ASEAN unites almost 500 million people from Brunei, Indonesia,
Laos, Malaysia, Myanmar, the Philippines, Singapore, Thailand and
Vietnam -- nations that may be neighbors but which range from
democracies to military dictatorships.

Despite the differences, ASEAN has forged many links,
something reinforced in hundreds of meetings held each year.

However, that image of cooperation has been bruised by public
bickering this year, most notably spats between Malaysia and its
neighbors Singapore, the Philippines and Indonesia.

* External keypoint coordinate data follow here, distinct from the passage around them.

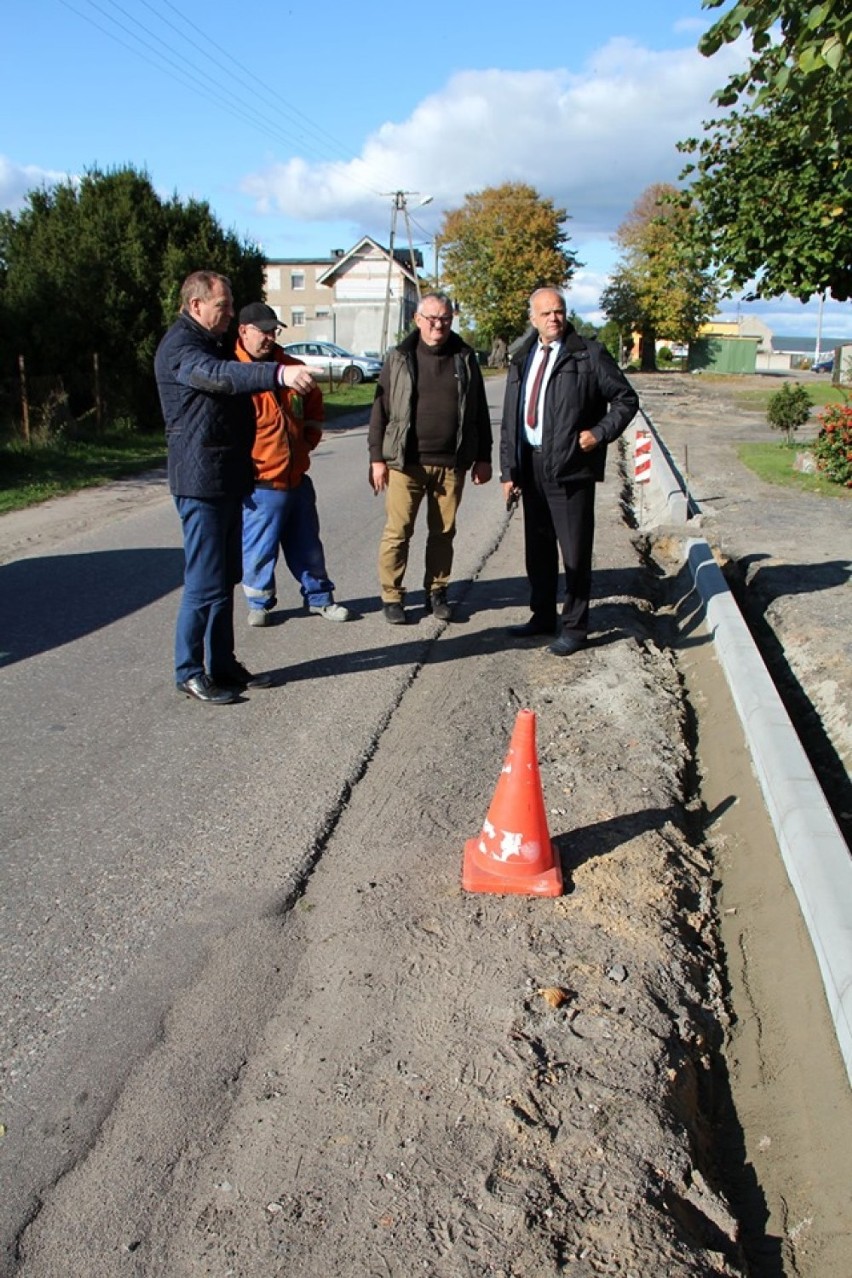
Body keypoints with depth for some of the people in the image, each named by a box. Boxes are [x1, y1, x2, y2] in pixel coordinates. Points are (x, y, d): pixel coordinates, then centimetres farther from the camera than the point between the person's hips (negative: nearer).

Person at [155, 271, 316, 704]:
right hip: (201, 482, -10)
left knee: (225, 579, 14)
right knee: (206, 583, -5)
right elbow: (217, 375, -35)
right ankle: (190, 672, 6)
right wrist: (279, 374, -49)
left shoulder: (208, 343, 20)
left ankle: (221, 664, 23)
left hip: (228, 480, 10)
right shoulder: (179, 348, -14)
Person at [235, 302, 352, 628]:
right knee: (259, 550, 6)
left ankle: (319, 597, 31)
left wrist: (310, 439, 14)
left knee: (307, 544, 16)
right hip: (261, 484, -6)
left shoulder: (290, 366, 9)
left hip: (297, 477, 6)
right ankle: (259, 603, 26)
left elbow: (313, 403, 25)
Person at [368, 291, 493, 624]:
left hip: (452, 463, 2)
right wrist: (377, 457, -4)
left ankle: (436, 592, 23)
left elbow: (479, 412, 11)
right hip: (405, 462, -2)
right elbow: (381, 410, 2)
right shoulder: (400, 359, 3)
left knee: (443, 533, 9)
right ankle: (391, 596, 10)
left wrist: (483, 457, 8)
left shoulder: (465, 358, 9)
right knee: (397, 531, -1)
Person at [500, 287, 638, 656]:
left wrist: (600, 433, -12)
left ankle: (575, 628, 10)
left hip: (571, 468, -5)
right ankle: (542, 616, 28)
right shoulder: (522, 360, 13)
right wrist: (509, 470, 7)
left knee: (575, 552, 0)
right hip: (531, 467, 5)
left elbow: (626, 399, 2)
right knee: (538, 548, 14)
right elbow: (511, 419, 13)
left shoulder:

Harold Crouch, of the Australian National University in
Canberra, said people had questioned the validity of ASEAN before
but that this did not mean it had lost relevance.

"The ties between ASEAN countries have enabled the development
of infrastructure for settling disputes and this remains a
function of ASEAN even if it is failing to confront certain
crisis. It doesn't mean the organization is useless."

One Western diplomat with long experience in ASEAN said the
grouping appeared to be losing coherence amid the crippling
economic crisis but the basic need for its existence remained.

Those who questioned the validity of ASEAN ignored the logic
that the grouping was more relevant than ever, he said.

"In these circumstances, when you have such economic woes, it
is all the more reason to have ASEAN around," he said.

Alison Broinowski, a visiting fellow at the Faculty of Asian
Studies at the Australian National University, said a
generational struggle for ASEAN's soul was being waged by the old
clique and new leaders such as Thai Foreign Minister Surin
Pitsuwan.

ASEAN had to reinvent itself by tackling political issues or
risk seeing its credibility further eroded, she added.

Indeed, debate has emerged in the past six months over the
hallowed principle of non-interference in the affairs of member
states, with the youthful Surin backed by the Philippines
championing a flexible approach to sensitive ASEAN matters.

Analysts agreed the non-interference issue -- which has not
surfaced at pre-summit meetings in Hanoi -- had to be addressed
to dispel perceptions it provided a cloak for authoritarianism
and human rights abuses.

Donald Crone, professor of Politics and International
Relations at Scripps College in California, said the focus now on
sensitive issues should be how much debate and about what.

"In my view economic, ecological and other such functional
issues are on the agenda; political reform is not. Overall, I
view the modest degree of fractiousness as a healthy sign of the
growing maturity of ASEAN," he told Reuters.